Saat mengenakan sabuk kelas bantam barunya, ia menyatakan bahwa sebagai manusia remaja, ia bersumpah tidaklah akan pernah menyentuh sabuk perlombaan apa pun sampai ia memenangkannya.
Tsutsumi, 28, memasuki ring diiringi lagu “Born To Be Wild” dari Steppenwolf, juga walau pendekatannya kemungkinan besar tak dapat dikategorikan sebagai “liar,” ia jelas menjadi petarung yang dimaksud lebih banyak menyerang.
Ia berputar tanpa henti kemudian nampak membakar energi gugup pada ronde-ronde awal melawan Inoue yang dimaksud tenang, sabar serta memiliki serangan tajam, yang juga berusia 28 tahun. Inoue memukul mundur sang penantang dengan sebuah uppercut kanan yang tersebut luar biasa pada ronde ketiga, lalu melalui empat ronde pertama.
Namun, mulai ronde kelima, Tsutsumi mengambil alih. Inoue berhasil lolos dari jab-nya dan juga Tsutsumi mulai memaksakan pertarungan penuh aksi yang digunakan diinginkannya. Tsutsumi mendominasi ronde kelima dan juga menyarangkan serangan ke arah tubuh pada ronde keenam, sementara Inoue, yang digunakan mencari kesempatan untuk menyerang balik, tiada dapat menemukannya.
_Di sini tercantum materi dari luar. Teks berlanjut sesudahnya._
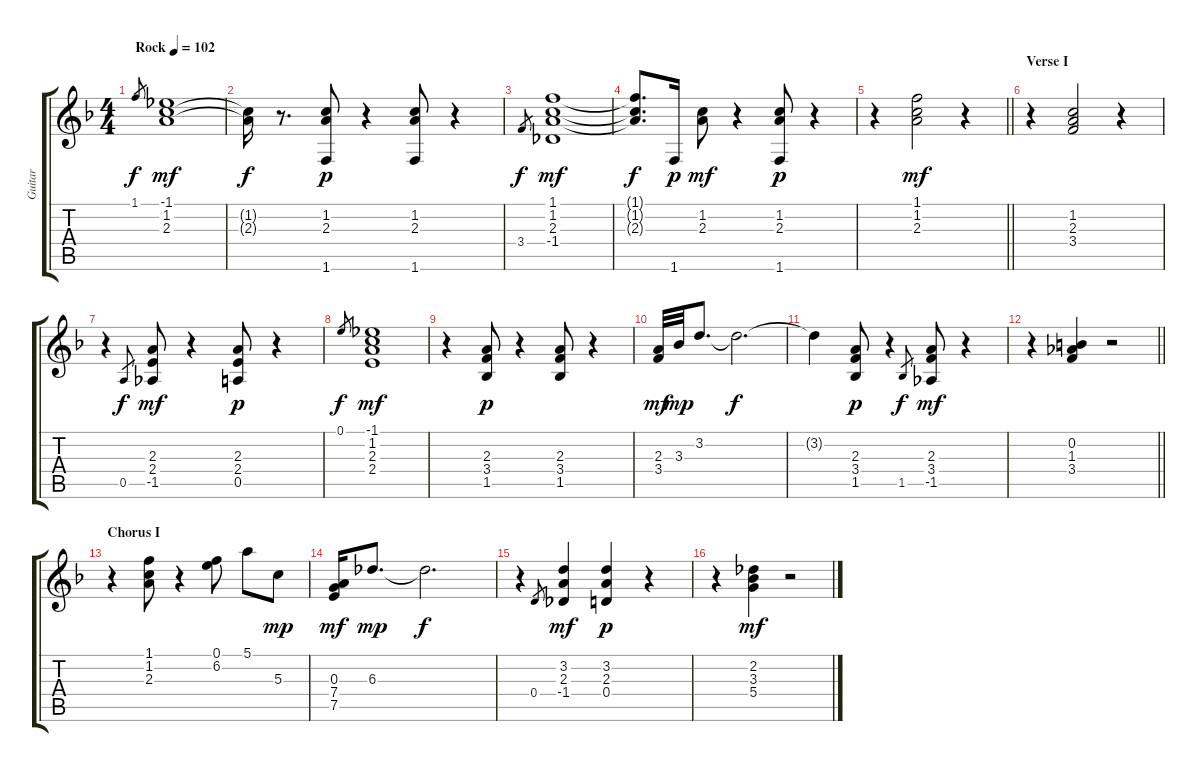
\track ("Guitar  " "Guitar  ") {instrument electricguitarclean}
\staff {score tabs}
\tuning (E4 B3 G3 D3 A2 E2) {hide}
\ts (4 4)
\tempo (102 "Rock")
\clef g2
\ks f
1.1.8{gr dy f instrument electricguitarclean} (-1.1 1.2 2.3).1{dy mf} |
(1.2{t} 2.3{t}).16{dy f} r.8{d} (1.2 2.3 1.6).8{dy p} r.4 (1.2 2.3 1.6).8 r.4 |
3.4.8{gr dy f} (1.1 1.2 2.3 -1.4).1{dy mf} |
(1.1{t} 1.2{t} 2.3{t}).8{d dy f} 1.6.16{dy p} (1.2 2.3).8{dy mf} r.4 (1.2 2.3 1.6).8{dy p} r.4 |
\barLineRight lightlight
r.4 (1.1 1.2 2.3).2{dy mf} r.4 |
\section ("" "Verse I")
r.4 (1.2 2.3 3.4).2 r.4 |
r.4 0.5.8{gr dy f} (2.3 2.4 -1.5).8{dy mf} r.4 (2.3 2.4 0.5).8{dy p} r.4 |
0.1.8{gr dy f} (-1.1 1.2 2.3 2.4).1{dy mf} |
r.4 (2.3 3.4 1.5).8{dy p} r.4 (2.3 3.4 1.5).8 r.4 |
(2.3 3.4).32{dy mf} 3.3.32{dy mp} 3.2.8{d} 3.2{t}.2{d dy f} |
3.2{t}.4 (2.3 3.4 1.5).8{dy p} r.4 1.5.8{gr dy f} (2.3 3.4 -1.5).8{dy mf} r.4 |
\barLineRight lightlight
r.4 (0.2 1.3 3.4).4 r.2 |
\section ("" "Chorus I")
r.4 (1.1 1.2 2.3).8 r.4 (0.1 6.2).8 5.1.8 5.3.8{dy mp} |
(0.3 7.4 7.5).16{dy mf} 6.3.8{d dy mp} 6.3{t}.2{d dy f} |
r.4 0.4.8{gr} (3.2 2.3 -1.4).4{dy mf} (3.2 2.3 0.4).4{dy p} r.4 |
r.4 (2.2 3.3 5.4).4{dy mf} r.2
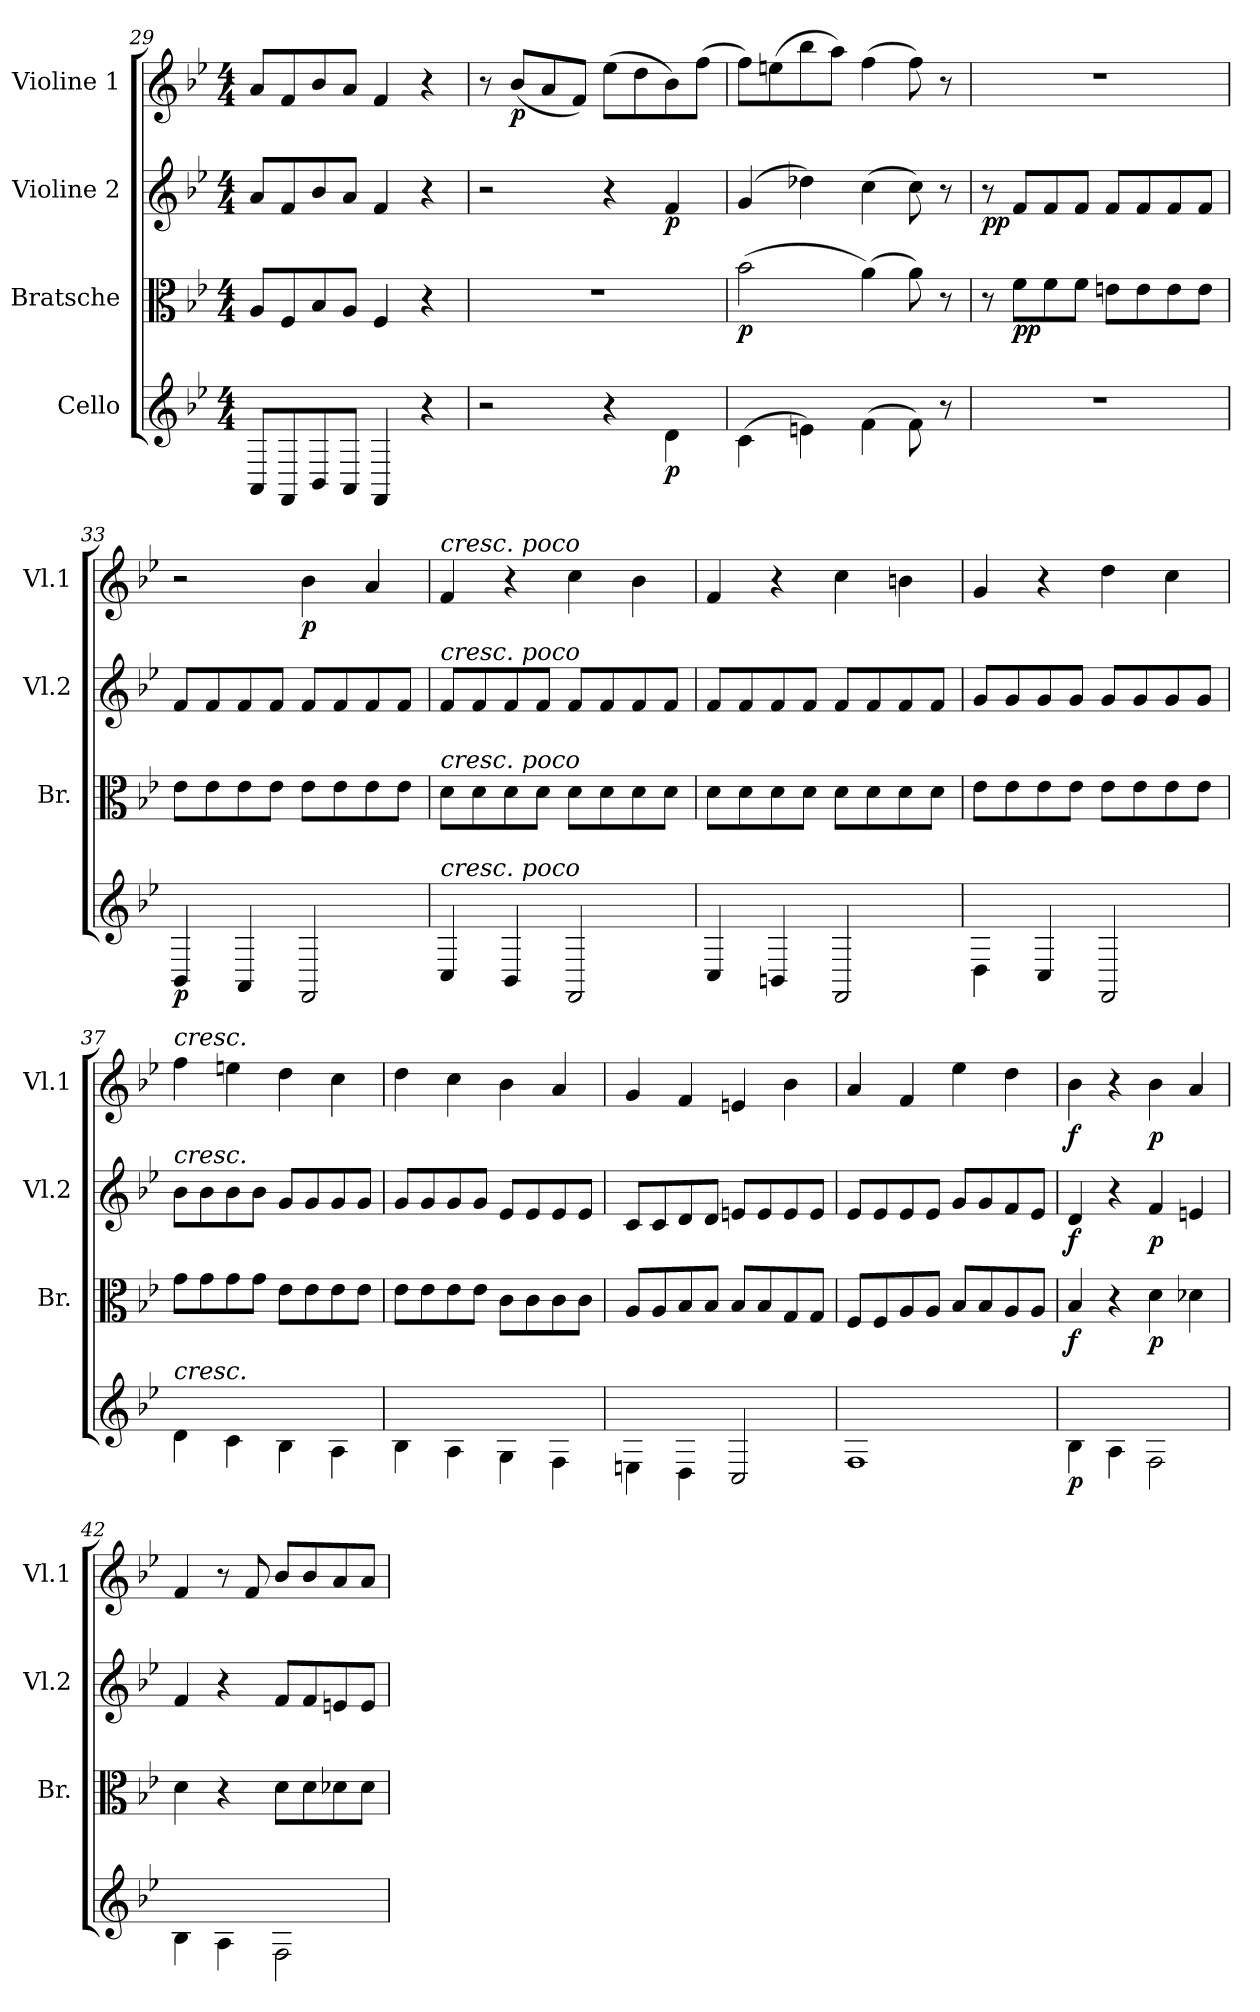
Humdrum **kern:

**kern	**dynam	**kern	**dynam	**kern	**dynam	**kern	**dynam
*part4	*part4	*part3	*part3	*part2	*part2	*part1	*part1
*staff4	*staff4	*staff3	*staff3	*staff2	*staff2	*staff1	*staff1
*I"Cello	*	*I"Bratsche	*	*I"Violine 2	*	*I"Violine 1	*
*	*	*I'Br.	*	*I'Vl.2	*	*I'Vl.1	*
*clefG2	*	*clefC3	*	*clefG2	*	*clefG2	*
*k[b-e-]	*	*k[b-e-]	*	*k[b-e-]	*	*k[b-e-]	*
*M4/4	*	*M4/4	*	*M4/4	*	*M4/4	*
=29	=29	=29	=29	=29	=29	=29	=29
8AA/L	.	8A/L	.	8a/L	.	8a/L	.
8FF/	.	8F/	.	8f/	.	8f/	.
8BB-/	.	8B-/	.	8b-/	.	8b-/	.
8AA/J	.	8A/J	.	8a/J	.	8a/J	.
4FF/	.	4F/	.	4f/	.	4f/	.
4r	.	4r	.	4r	.	4r	.
=30	=30	=30	=30	=30	=30	=30	=30
2r	.	1r	.	2r	.	8r	.
!	!	!	!	!	!	!	!LO:DY:b
.	.	.	.	.	.	(8b-/L	p
.	.	.	.	.	.	8a/	.
.	.	.	.	.	.	8f/J)	.
4r	.	.	.	4r	.	(8ee-\L	.
.	.	.	.	.	.	8dd\	.
!	!LO:DY:b	!	!	!	!LO:DY:b	!	!
4d\	p	.	.	4f/	p	8b-\)	.
.	.	.	.	.	.	(8ff\J	.
=31	=31	=31	=31	=31	=31	=31	=31
!	!	!	!LO:DY:b	!	!	!	!
(4c\	.	(2b-\	p	(4g/	.	8ff\L)	.
.	.	.	.	.	.	(8een\	.
4en\)	.	.	.	4dd-X\)	.	8bb-\	.
.	.	.	.	.	.	8aa\J)	.
(4f\	.	(4a\)	.	(4cc\	.	(4ff\	.
8f\)	.	8a\)	.	8cc\)	.	8ff\)	.
8r	.	8r	.	8r	.	8r	.
!!LO:LB:g=z
=32	=32	=32	=32	=32	=32	=32	=32
!	!	!	!	!	!LO:DY:b	!	!
1r	.	8r	.	8r	pp	1r	.
!	!	!	!LO:DY:b	!	!	!	!
.	.	8f\L	pp	8f/L	.	.	.
.	.	8f\	.	8f/	.	.	.
.	.	8f\J	.	8f/J	.	.	.
.	.	8en\L	.	8f/L	.	.	.
.	.	8e\	.	8f/	.	.	.
.	.	8e\	.	8f/	.	.	.
.	.	8e\J	.	8f/J	.	.	.
!!LO:LB:g=z
=33	=33	=33	=33	=33	=33	=33	=33
!	!LO:DY:b	!	!	!	!	!	!
4BB-/	p	8e-\L	.	8f/L	.	2r	.
.	.	8e-\	.	8f/	.	.	.
4AA/	.	8e-\	.	8f/	.	.	.
.	.	8e-\J	.	8f/J	.	.	.
!	!	!	!	!	!	!	!LO:DY:b
2FF/	.	8e-\L	.	8f/L	.	4b-\	p
.	.	8e-\	.	8f/	.	.	.
.	.	8e-\	.	8f/	.	4a/	.
.	.	8e-\J	.	8f/J	.	.	.
=34	=34	=34	=34	=34	=34	=34	=34
!	!	!	!	!	!	!LO:TX:a:i:t=cresc. poco	!
!	!	!	!	!LO:TX:a:i:t=cresc. poco	!	!	!
!	!	!LO:TX:a:i:t=cresc. poco	!	!	!	!	!
!LO:TX:a:i:t=cresc. poco	!	!	!	!	!	!	!
4C/	.	8d\L	.	8f/L	.	4f/	.
.	.	8d\	.	8f/	.	.	.
4BB-/	.	8d\	.	8f/	.	4r	.
.	.	8d\J	.	8f/J	.	.	.
2FF/	.	8d\L	.	8f/L	.	4cc\	.
.	.	8d\	.	8f/	.	.	.
.	.	8d\	.	8f/	.	4b-\	.
.	.	8d\J	.	8f/J	.	.	.
=35	=35	=35	=35	=35	=35	=35	=35
4C/	.	8d\L	.	8f/L	.	4f/	.
.	.	8d\	.	8f/	.	.	.
4BBn/	.	8d\	.	8f/	.	4r	.
.	.	8d\J	.	8f/J	.	.	.
2FF/	.	8d\L	.	8f/L	.	4cc\	.
.	.	8d\	.	8f/	.	.	.
.	.	8d\	.	8f/	.	4bn\	.
.	.	8d\J	.	8f/J	.	.	.
!!LO:LB:g=z
=36	=36	=36	=36	=36	=36	=36	=36
4D\	.	8e-\L	.	8g/L	.	4g/	.
.	.	8e-\	.	8g/	.	.	.
4C/	.	8e-\	.	8g/	.	4r	.
.	.	8e-\J	.	8g/J	.	.	.
2FF/	.	8e-\L	.	8g/L	.	4dd\	.
.	.	8e-\	.	8g/	.	.	.
.	.	8e-\	.	8g/	.	4cc\	.
.	.	8e-\J	.	8g/J	.	.	.
=37	=37	=37	=37	=37	=37	=37	=37
!	!	!	!	!	!	!LO:TX:a:i:t=cresc.	!
!	!	!	!	!LO:TX:a:i:t=cresc.	!	!	!
!LO:TX:a:i:t=cresc.	!	!	!	!	!	!	!
4d\	.	8g\L	.	8b-\L	.	4ff\	.
.	.	8g\	.	8b-\	.	.	.
4c\	.	8g\	.	8b-\	.	4een\	.
.	.	8g\J	.	8b-\J	.	.	.
4B-\	.	8e-\L	.	8g/L	.	4dd\	.
.	.	8e-\	.	8g/	.	.	.
4A\	.	8e-\	.	8g/	.	4cc\	.
.	.	8e-\J	.	8g/J	.	.	.
!!LO:PB:g=z
=38	=38	=38	=38	=38	=38	=38	=38
4B-\	.	8e-\L	.	8g/L	.	4dd\	.
.	.	8e-\	.	8g/	.	.	.
4A\	.	8e-\	.	8g/	.	4cc\	.
.	.	8e-\J	.	8g/J	.	.	.
4G\	.	8c\L	.	8e-/L	.	4b-\	.
.	.	8c\	.	8e-/	.	.	.
4F\	.	8c\	.	8e-/	.	4a/	.
.	.	8c\J	.	8e-/J	.	.	.
=39	=39	=39	=39	=39	=39	=39	=39
4En\	.	8A/L	.	8c/L	.	4g/	.
.	.	8A/	.	8c/	.	.	.
4D\	.	8B-/	.	8d/	.	4f/	.
.	.	8B-/J	.	8d/J	.	.	.
2C/	.	8B-/L	.	8en/L	.	4en/	.
.	.	8B-/	.	8e/	.	.	.
.	.	8G/	.	8e/	.	4b-\	.
.	.	8G/J	.	8e/J	.	.	.
=40	=40	=40	=40	=40	=40	=40	=40
1F	.	8F/L	.	8e-/L	.	4a/	.
.	.	8F/	.	8e-/	.	.	.
.	.	8A/	.	8e-/	.	4f/	.
.	.	8A/J	.	8e-/J	.	.	.
.	.	8B-/L	.	8g/L	.	4ee-\	.
.	.	8B-/	.	8g/	.	.	.
.	.	8A/	.	8f/	.	4dd\	.
.	.	8A/J	.	8e-/J	.	.	.
!!LO:LB:g=z
=41	=41	=41	=41	=41	=41	=41	=41
!	!LO:DY:b	!	!LO:DY:b	!	!LO:DY:b	!	!LO:DY:b
4B-\	p	4B-/	f	4d/	f	4b-\	f
4A\	.	4r	.	4r	.	4r	.
!	!	!	!LO:DY:b	!	!LO:DY:b	!	!LO:DY:b
2F\	.	4d\	p	4f/	p	4b-\	p
.	.	4d-X\	.	4en/	.	4a/	.
=42	=42	=42	=42	=42	=42	=42	=42
4B-\	.	4d\	.	4f/	.	4f/	.
4A\	.	4r	.	4r	.	8r	.
.	.	.	.	.	.	8f/	.
2F\	.	8d\L	.	8f/L	.	8b-/L	.
.	.	8d\	.	8f/	.	8b-/	.
.	.	8d-X\	.	8en/	.	8a/	.
.	.	8d-\J	.	8e/J	.	8a/J	.
=	=	=	=	=	=	=	=
*-	*-	*-	*-	*-	*-	*-	*-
Pada awal ronde ke-10, Inoue tertangkap basah mengalihkan pandangannya dari lawannya – terlihat melirik ke arah jam walau ronde baru cuma dimulai – juga Tsutsumi mengambil keuntungan dengan mendaratkan sebuah serangan yang dimaksud membuatnya kehilangan keseimbangan lalu terjungkal ke tali ring.
Wasit Noguto Ikehara memutuskan bahwa tali yang dimaksud telah terjadi menahan Inoue juga menyatakan sebuah knockdown, dalam luar keberatan yang digunakan diajukan Inoue. Kini, nampaknya Inoue membutuhkan sebuah KO untuk menang – juga ia mendapatkan secercah harapan pada waktu Tsutsumi mengalami luka dalam kelopak mata kirinya sesaat sebelum bel berbunyi.
Bertarung menyeberangi ronde ke-10 untuk pertama kalinya, Tsutsumi menahan serangan dramatis dari Inoue pada ronde ke-11 kemudian dengan jelas mengungguli Inoue pada ronde ke-12. Dalam 30 detik terakhir menjadi penentu laga ini, dimana Tsutsumi mengejar Inoue di dalam tali ring juga sang pemegang penghargaan tak dapat mengimbangi serangannya, lalu nyaris tak dapat melontarkan pukulan pada waktu waktu terus berjalan.
Keputusan juri pada ronde ke-10 menjadi penentu ketika Koji Tanaka memberi skor 114-113, sementara Michiyaki Someya memberi nilai 115-112 kemudian Kunihiro Iwasaki mengawasi laga ini berakhir dengan skor 117-110, yang semuanya untuk sang pemegang peringkat baru, Tsutsumi.